It’s easy to choose the right location for your business if it’s online. All you need is a good website, email, and a phone number and you can be up and running, but when your business is brick and mortar, it’s much more complicated.
I recently was in a community Facebook group for my neighborhood and saw this very question pop up, and it made me think about how much should go into the decision. Years ago, I worked for the corporate office of a franchise and was lucky enough to learn a lot about choosing locations for brick and mortar businesses. It’s hard to get it right, and that’s one of the reasons we see some businesses that seem like they should thrive struggle to survive.
You need foot traffic to sustain most small businesses. You may have a following or have customers who will drive further to see you, but in most cases, your customers will be within 5 miles of your business. Maybe 10 miles at most. Most people aren’t going to drive far out of their way to go to a specific store regularly. They may do it once in a while, but if you want to build customer loyalty and shopping/visit frequency (trust me, you want this), then you need to be convenient. You need to be close to work, close to home, or somewhere in between the two.
When deciding where to open a business, you want to think about who your Ideal Customer is (see how everything comes back to your Ideal Customer? 🤣 but really, it does all come back to them).
Questions to consider:
Let’s pretend our Ideal Customer likes to go out for both lunch and dinner a few times a week because it makes for a more interesting discussion than if they bring their pb&j to work every day. We’ll call our Ideal Customer Bob, and he’s an engineer who has a 45-minute commute to work each day. He likes to get out for lunch but needs it to be quick and easy and close to work because he’s short-staffed and wants the mental break of leaving the office but doesn’t want to fall further behind by being out too long. Long lunches are not his thing. He’s more likely to call in a take out order and run out to pick it up. However, after work or on the weekends, he loves to go out to dinner with his family and have a more leisurely time. He might even have a drink or two at dinner on the weekend.
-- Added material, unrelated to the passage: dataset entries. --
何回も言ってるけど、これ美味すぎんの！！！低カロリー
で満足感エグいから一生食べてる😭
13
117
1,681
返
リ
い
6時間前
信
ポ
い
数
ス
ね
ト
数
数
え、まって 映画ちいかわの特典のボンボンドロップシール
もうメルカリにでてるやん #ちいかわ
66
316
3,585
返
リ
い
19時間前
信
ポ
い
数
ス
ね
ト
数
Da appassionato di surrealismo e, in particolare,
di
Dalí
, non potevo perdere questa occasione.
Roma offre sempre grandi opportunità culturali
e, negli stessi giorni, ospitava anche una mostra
At lunchtime, Bob wants something super close to work. He wants to drive less than 10 minutes each way because that’s already probably 30 minutes round trip to go pick up food. In the evening, he likes to meet his wife on the way home or go home, change, and then go out to dinner close to home. On the weekends, they’ll venture further and try new places or return to old favorites but all total, they only want to drive about 20 minutes max, unless it’s a special occasion.
Based on the example in the group, the restaurant wants to open for lunch and dinner both, and likely operate 11-9. Since we’re looking to open a restaurant that will be open for lunch and dinner both then we need to have traffic during both meals, which means we need to be adjacent to both businesses and residences.
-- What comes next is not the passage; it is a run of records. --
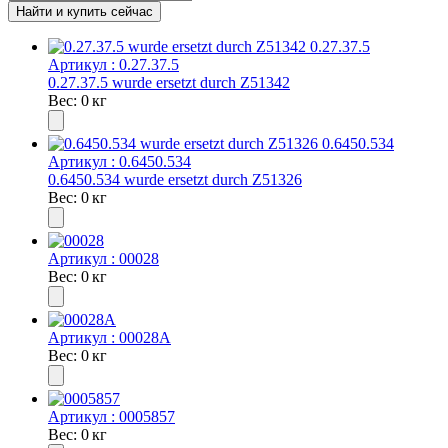
Артикул : 0.27.37.5
0.27.37.5 wurde ersetzt durch Z51342
Вес: 0 кг
Артикул : 0.6450.534
0.6450.534 wurde ersetzt durch Z51326
Вес: 0 кг
Артикул : 00028
Вес: 0 кг
Артикул : 00028A
Вес: 0 кг
Артикул : 0005857
Вес: 0 кг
If we open too close to a corporate center where there aren’t many homes, we will do well at lunch but struggle at dinner because people don’t want to go back after they leave. It’s possible they could build up a great take-out business for dinner, but the dining room will likely be quiet.
If they open too close to the residential areas, then they may do a great business at night and on the weekends but be open and very quiet at lunch.
See the challenge here? Where do you open your restaurant?
The easiest way is to use your customer data if you have any available. If you have a customer database, find out which ZIP codes your customers come from and start by looking for options in those ZIP codes. This will help you focus on your current customers, and having someone to serve from the beginning helps.
If you don’t have any customer data or are a brand new business then you can start by looking for potential areas in your community where you’d be interested in openings and research to see how many major employers are within a 5 mile radius (10 minute drive) and then see how many residences are within a 10 mile radius (20 minute drive). Pin the locations on your map and draw out the approximate radius and see what areas that includes.
From there, you might even want to drive around those areas on your own. Are there at least three or four large employers in the area? Are there some large housing developments nearby? What are other restaurant options in the area? Who’s going to be your competition? What’s the socio-economic breakdown of your target area? Your Ideal Customer needs to have enough disposable income to go out to eat, or they won’t be coming in your doors. Many businesses focus on households with a family income of $75,000 or more to allow for disposable income. You may not need to go that high for a restaurant, depending on your price point.
Where can you find demographic and sociographic information? You can search it online. The data is generally available by ZIP code. There are multiple sites available. I like the Census.gov site since it’s hopefully, the most accurate source.
In this case, they would likely do best in a shopping center that’s near a Whole Foods, yoga studio, workout place, or other amenities that health-conscious consumers would frequent. They would also likely do well somewhere close to businesses but on the main route home. Being convenient is very important for most consumers.
When you’re choosing a location for your brick and mortar business, you almost can’t know too much about your Ideal Customer. Understanding them well will help. Take a look around your community and see what’s out there. Find a convenient spot, maybe even somewhere they go regularly. If you have questions about this, let me know.